A common complaint about machine-learning tools is that they are black boxes, operating in ways that cannot be explained (see, for example, this recent post). We make no claims for other AI tools, but in the case of UNSILO, the automated concept extraction engine has a very precise and well-documented activity. In this post, we will show how, for example, UNSILO’s engine works with related concepts rather than just with strings.
Take, for example, the phrase “secondary brain injury”, a medical concept used widely in academic text. A search using the UNSILO showcase, which comprises around a million medical articles (try it out for yourself on the UNSILO showcase here) reveals hundreds of hits for this concept, such as the article below.
Any term or phrase entered in the search box is automatically matched to the closest concept in the index. However, the English language being what it is, many researchers use the similar concept “secondary brain damage”, and a search for this phrase in the Showcase reveals a separate set of hits:
Most search tools operate on a string basis, albeit with a few tweaks to maximise the number of results from the search – which is not quite what is required here, in the context of academic search. For example, most search engines, including Google, will automatically expand a search syntactically, and so will search for “brains” as well as for “brain”, and “damaged” when the user keys in “damage”.

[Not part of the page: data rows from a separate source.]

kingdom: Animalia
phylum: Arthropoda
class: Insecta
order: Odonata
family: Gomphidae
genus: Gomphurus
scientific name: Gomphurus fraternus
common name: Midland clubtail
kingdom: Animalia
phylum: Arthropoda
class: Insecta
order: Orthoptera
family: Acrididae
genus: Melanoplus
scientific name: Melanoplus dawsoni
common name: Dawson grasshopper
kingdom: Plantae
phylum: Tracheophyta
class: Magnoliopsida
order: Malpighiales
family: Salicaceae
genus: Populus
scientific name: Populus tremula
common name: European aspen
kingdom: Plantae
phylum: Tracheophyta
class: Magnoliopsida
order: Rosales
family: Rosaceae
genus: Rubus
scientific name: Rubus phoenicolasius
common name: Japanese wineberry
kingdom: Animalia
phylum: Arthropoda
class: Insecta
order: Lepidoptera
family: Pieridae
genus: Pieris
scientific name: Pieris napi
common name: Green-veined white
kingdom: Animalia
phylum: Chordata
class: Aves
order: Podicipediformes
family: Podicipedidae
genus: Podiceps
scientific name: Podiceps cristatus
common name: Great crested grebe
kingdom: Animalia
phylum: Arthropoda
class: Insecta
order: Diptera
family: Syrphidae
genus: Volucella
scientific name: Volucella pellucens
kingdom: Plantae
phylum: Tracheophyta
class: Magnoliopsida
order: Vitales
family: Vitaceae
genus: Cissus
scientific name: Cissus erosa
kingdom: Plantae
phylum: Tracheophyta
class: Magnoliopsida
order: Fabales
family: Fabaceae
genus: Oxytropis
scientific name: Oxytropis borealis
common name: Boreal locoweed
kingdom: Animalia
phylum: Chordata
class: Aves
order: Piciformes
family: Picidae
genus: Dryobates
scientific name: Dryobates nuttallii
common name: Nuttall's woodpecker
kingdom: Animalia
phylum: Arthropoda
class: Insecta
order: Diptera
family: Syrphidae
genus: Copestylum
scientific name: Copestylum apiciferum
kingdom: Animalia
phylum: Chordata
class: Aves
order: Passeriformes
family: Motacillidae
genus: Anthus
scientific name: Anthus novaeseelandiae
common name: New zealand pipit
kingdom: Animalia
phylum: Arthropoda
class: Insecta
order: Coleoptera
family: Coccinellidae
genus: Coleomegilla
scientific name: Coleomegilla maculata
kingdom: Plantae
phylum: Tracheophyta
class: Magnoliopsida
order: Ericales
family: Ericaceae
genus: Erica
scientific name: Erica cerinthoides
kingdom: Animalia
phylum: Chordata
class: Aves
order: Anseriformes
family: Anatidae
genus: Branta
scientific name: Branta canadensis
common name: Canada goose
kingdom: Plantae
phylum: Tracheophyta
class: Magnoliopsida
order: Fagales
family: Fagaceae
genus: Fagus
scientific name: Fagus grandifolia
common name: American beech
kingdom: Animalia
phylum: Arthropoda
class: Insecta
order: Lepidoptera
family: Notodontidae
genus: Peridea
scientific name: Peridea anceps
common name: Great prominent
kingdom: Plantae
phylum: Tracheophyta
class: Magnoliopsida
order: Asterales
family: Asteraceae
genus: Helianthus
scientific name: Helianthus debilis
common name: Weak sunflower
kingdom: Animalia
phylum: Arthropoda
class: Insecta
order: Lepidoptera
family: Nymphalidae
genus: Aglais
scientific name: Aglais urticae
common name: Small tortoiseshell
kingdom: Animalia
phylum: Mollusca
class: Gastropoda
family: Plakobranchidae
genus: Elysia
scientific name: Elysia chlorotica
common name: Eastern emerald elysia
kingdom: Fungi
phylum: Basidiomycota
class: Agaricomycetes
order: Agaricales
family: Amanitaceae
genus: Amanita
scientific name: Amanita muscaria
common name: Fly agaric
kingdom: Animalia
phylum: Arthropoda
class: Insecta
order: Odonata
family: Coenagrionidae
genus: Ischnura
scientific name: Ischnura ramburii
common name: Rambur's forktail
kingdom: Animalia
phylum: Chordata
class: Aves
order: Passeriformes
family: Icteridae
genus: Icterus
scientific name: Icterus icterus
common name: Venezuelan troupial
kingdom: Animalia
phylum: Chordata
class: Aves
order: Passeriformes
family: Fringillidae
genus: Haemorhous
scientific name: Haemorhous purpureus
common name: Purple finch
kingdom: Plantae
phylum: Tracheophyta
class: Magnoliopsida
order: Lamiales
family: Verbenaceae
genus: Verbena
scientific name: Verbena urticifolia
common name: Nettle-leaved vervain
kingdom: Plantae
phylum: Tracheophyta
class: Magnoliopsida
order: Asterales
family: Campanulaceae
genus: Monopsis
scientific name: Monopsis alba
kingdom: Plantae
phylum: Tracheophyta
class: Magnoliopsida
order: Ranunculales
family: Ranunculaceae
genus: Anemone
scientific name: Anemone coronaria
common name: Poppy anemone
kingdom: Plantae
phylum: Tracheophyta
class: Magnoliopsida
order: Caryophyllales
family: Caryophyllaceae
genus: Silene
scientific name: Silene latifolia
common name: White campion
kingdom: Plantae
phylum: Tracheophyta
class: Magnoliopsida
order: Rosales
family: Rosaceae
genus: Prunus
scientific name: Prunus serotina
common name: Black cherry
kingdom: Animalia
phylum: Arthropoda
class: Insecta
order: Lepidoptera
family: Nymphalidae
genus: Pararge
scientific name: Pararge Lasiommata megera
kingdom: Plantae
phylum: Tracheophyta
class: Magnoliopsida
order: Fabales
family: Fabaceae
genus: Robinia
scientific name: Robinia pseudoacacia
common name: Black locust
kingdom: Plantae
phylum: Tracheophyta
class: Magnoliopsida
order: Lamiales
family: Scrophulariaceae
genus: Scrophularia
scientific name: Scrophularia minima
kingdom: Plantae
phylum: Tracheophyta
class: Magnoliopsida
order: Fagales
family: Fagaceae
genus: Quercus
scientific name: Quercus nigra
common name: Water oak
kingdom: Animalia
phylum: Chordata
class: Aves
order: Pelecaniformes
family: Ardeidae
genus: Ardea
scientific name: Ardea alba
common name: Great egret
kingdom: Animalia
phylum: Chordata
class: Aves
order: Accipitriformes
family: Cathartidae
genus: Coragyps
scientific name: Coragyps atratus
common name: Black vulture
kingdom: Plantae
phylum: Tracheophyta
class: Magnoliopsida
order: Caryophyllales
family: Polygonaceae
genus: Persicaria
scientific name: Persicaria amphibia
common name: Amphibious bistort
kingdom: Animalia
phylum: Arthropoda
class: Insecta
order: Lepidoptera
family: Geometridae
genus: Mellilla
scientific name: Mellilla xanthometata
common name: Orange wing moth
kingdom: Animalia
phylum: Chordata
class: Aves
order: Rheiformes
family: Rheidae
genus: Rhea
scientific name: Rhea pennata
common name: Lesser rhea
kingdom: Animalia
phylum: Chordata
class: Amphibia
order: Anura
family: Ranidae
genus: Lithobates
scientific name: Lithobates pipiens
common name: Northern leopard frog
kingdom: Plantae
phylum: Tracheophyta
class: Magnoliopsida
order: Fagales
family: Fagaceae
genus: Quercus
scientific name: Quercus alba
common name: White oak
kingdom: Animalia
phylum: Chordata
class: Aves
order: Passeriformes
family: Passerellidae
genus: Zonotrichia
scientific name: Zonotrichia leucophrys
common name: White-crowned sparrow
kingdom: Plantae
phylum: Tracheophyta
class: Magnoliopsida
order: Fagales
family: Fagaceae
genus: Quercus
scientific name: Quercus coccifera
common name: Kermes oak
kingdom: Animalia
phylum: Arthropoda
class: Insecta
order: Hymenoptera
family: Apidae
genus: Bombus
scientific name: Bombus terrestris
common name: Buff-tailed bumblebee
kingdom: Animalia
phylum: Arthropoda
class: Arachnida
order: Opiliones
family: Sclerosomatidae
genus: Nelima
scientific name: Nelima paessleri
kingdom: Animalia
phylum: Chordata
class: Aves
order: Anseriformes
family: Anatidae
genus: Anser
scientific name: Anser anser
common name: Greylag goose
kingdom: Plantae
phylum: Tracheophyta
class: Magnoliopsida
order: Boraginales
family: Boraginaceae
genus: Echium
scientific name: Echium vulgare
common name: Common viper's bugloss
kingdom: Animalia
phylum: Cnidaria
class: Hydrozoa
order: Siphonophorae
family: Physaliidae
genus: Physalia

This query expansion can cause confusion rather than clarification: for a medical researcher, “secondary brain damage” is the concept they are interested in, not many syntactical variations on the constituent terms. The plural form “brains” will never appear in this context. However, a researcher is very interested indeed in related phrases, including terms that may have little or no syntactical relationship with the original, but a clear meaning relationship. How can we tell there is a meaning relationship? UNSILO’s machine-learning capabilities, using statistical methods, identify that many researchers use the phrase “secondary brain injury” as largely synonymous with “secondary brain damage” in articles with a similar context. A really useful indexing tool would identify both phrases as equivalent.
UNSILO does indeed do this: a glance at the concepts extracted by the UNSILO engine shows what is actually taking place. Behind the scenes, the concept extraction engine identifies synonyms and similar expresions in this context, and expands the query by concepts, rather than just by syntax tools. If you look at the concepts identified by the engine, you can see on the second line of the concept results, the engine has expanded the query to include not only “secondary brain injury” but also “secondary brain damage”:
To identify related concepts, rather than just similar strings, is the achievement of the UNSILO automated concept extraction tool, making searches more precise, and related content more rapidly discoverable.